I am optimizing the tower/monopile of a 20-MW offshore wind turbine with the following settings:
design variables: outer_diameter, layer_thickness (for both tower and monopile)
objective function: structural_mass
tower constraints: stress, global_buckling, shell_buckling, taper, slope, frequency_1 (lower_bound=0.05, upper_bound=0.3), thickness_slope
monopile constraints: stress, global_buckling, shell_buckling, taper, slope, frequency_1 (lower_bound=0.05, upper_bound=0.16), thickness_slope, pile_depth, tower_diameter_coupling
solver: SLSQP
To explore the design space, I run three optimizations with the above settings but different initial configurations (that is, different initial distributions of outer diameters and layer thickness):
run 1: original configuration (plot label= original)
run 2: tower diameter reduced by 0.3 m at four points; layer thickness distribution original (plot label= smaller D)
run 3: wall thickness reduced by 10 mm all along the tower and increased by 15 mm all along the monopile; tower and monopile diameter distributions original (plot label = t_wall chngd)
See the plots below.

The three optimizations are successful. I can also verify that the constraints are respected by looking at these plots of the utilization factors for the von Mises stress, shell buckling, and global buckling (run 1: cyan, run 2: orange, run 3: green):

and the values of the 1st natural frequency of the monopile optimal designs are:
run 1: 0.151 Hz < 0.16 Hz
run 2: 0.153 Hz < 0.16 Hz
run 3: 0.16 Hz = 0.16 Hz
Summing up the values of tower mass and monopile mass found in the output file, the total structure masses are:
run 1: 3392 ton
run 2: 3350 ton
run 3: 3013 ton
So there is a difference in total mass values of about -1% between run 2 and run 1, and a difference of about -10% between run 3 and run 1.
The distributions of outer diameter and wall thickness of the optimal designs also change:

the diameter distributions differ of as much as about +1 m between run 2 and run 1 and between run 3 and run 1; the thickness distributions differ of as much as ~20 mm between run 2 and run 1 and between run 3 and run 1.

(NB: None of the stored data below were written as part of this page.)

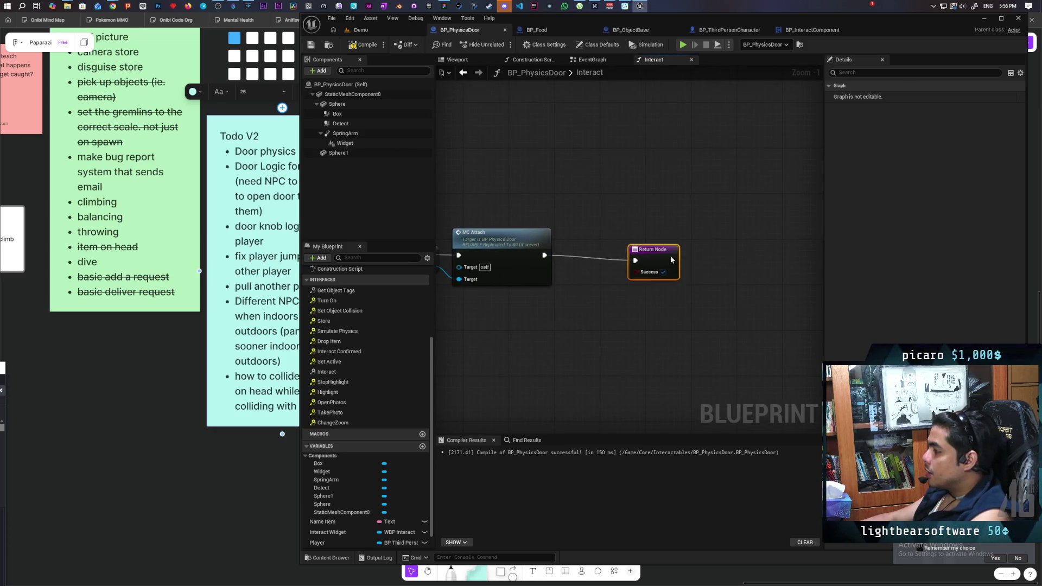
# Add Set Simulate Physics on Static Mesh Component 0 before the Return Node, then return to Demo.
pyautogui.click(323, 185)
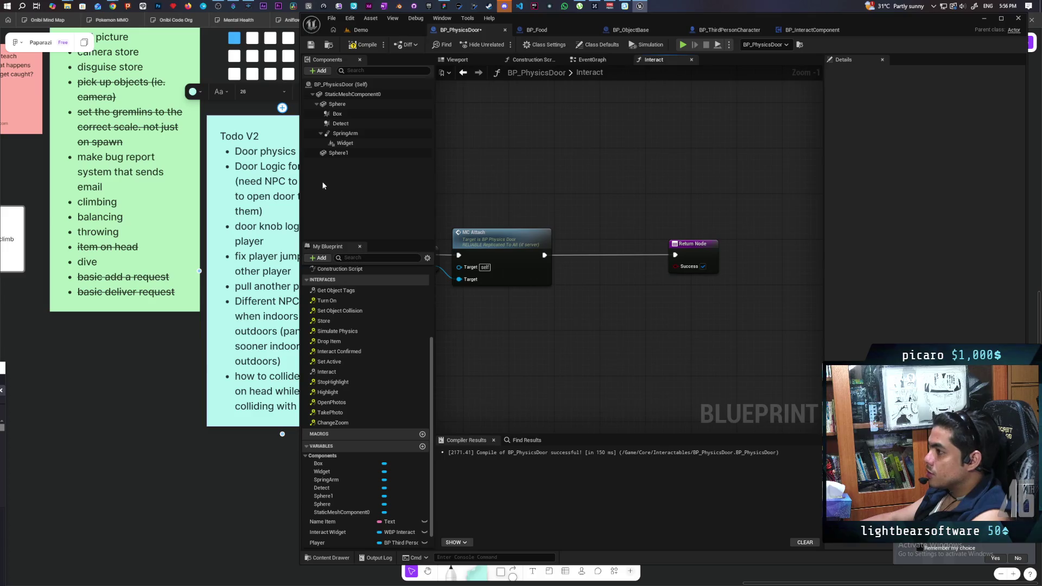
pyautogui.moveTo(358, 101)
pyautogui.mouseDown()
pyautogui.moveTo(530, 164)
pyautogui.moveTo(597, 204)
pyautogui.mouseUp()
pyautogui.write('simula')
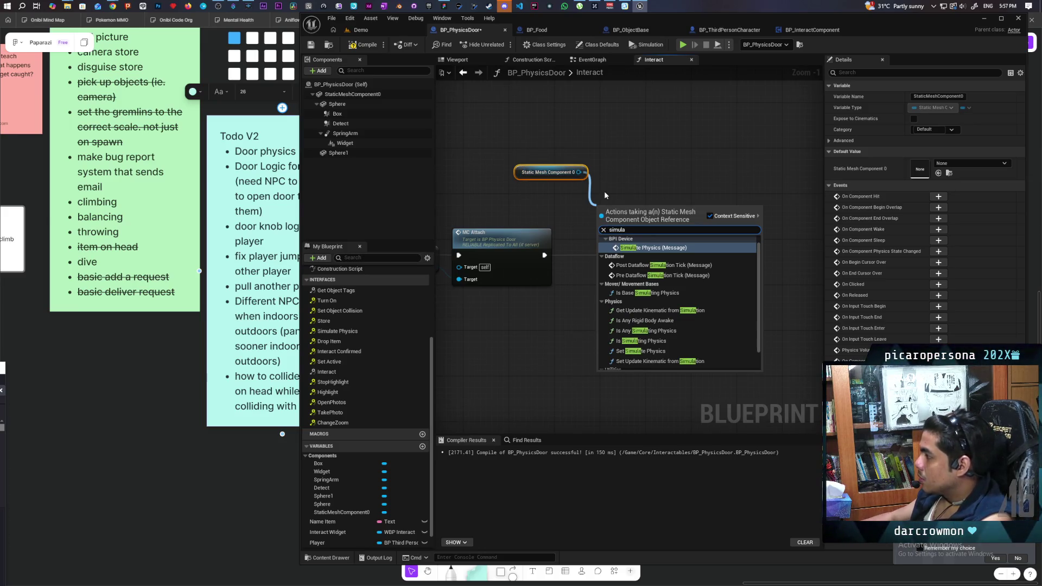
pyautogui.scroll(-2, 661, 273)
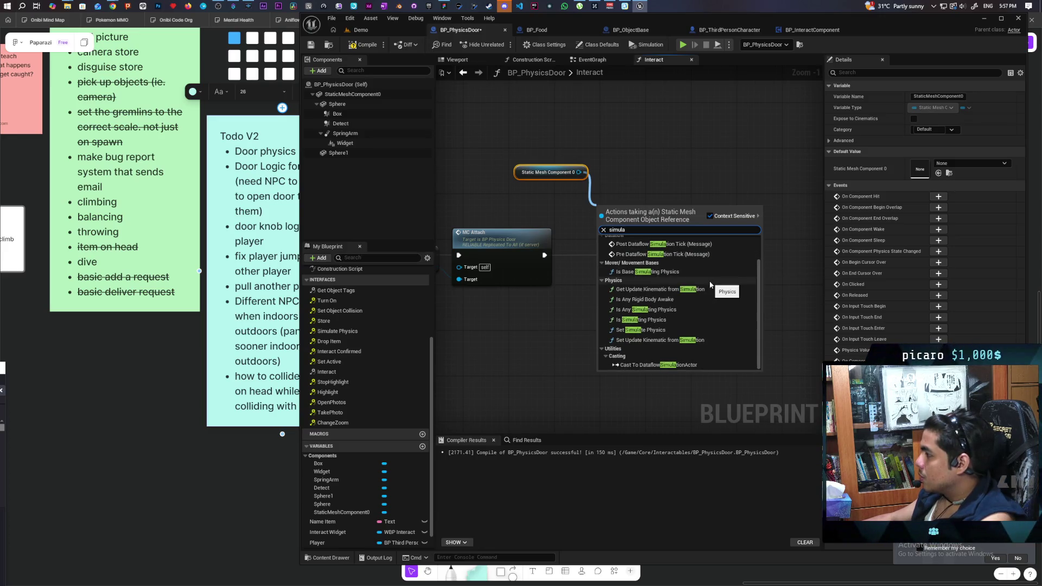
pyautogui.click(644, 330)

Now I am puzzled by the following questions:

  1. I think that the difference in structural mass of about -1% between run 2 and run 1 is negligible, so I might consider those two optimizations to have output the same minimum for the structural mass. If so, why the diameter and thickness distributions of the optimal designs are not practically the same? If not so, can actually a difference of -0.3 m in the diameter at four points of the initial configuration of only the tower make a difference of as much as ~1 m along the optimal configuration of the tower and the monopile?

  2. Can a difference in only the thickness of the initial configuration be responsible of differences in the outer diameter distributions of the optimal design?

  3. Finally, how can the objective function structural mass for this relatively simple (correct me if I am wrong) optimization problem turn out to be multimodal, that is, to have different local minima instead of a single minimum?

I would really appreciate if someone could help me understand these results.

Thank you for your time and attention

These are classic questions for optimization practitioners and often arise as one moves from theory to practice. Gradient-based optimization is heuristic, meaning it is path dependent and the path will change depending on initial conditions, algorithm settings, and convergence tolerance. With so many constraints, the regions of validity in the design space are not contiguous, so you are likely to find local minima. Additionally, with finite differences supplying the gradients, the gradients will be noisy and the algorithm won’t always proceed along the ideal path. Maybe you could overcome this by setting convergence tolerances that are tiny (~1e-10 or less), but then you would be waiting forever for convergence. These are all standard optimization issues and in no way unique to WISDEM or wind problems.

With all these challenges, a common practice in global optimization to improve rigor is “multistart” (which you can Google- apparently there is even a Matlab function for it). You essentially give many different initial conditions or settings, sometimes even dozens or hundreds of different ones, and either look for the best overall solution or look at trends among the results.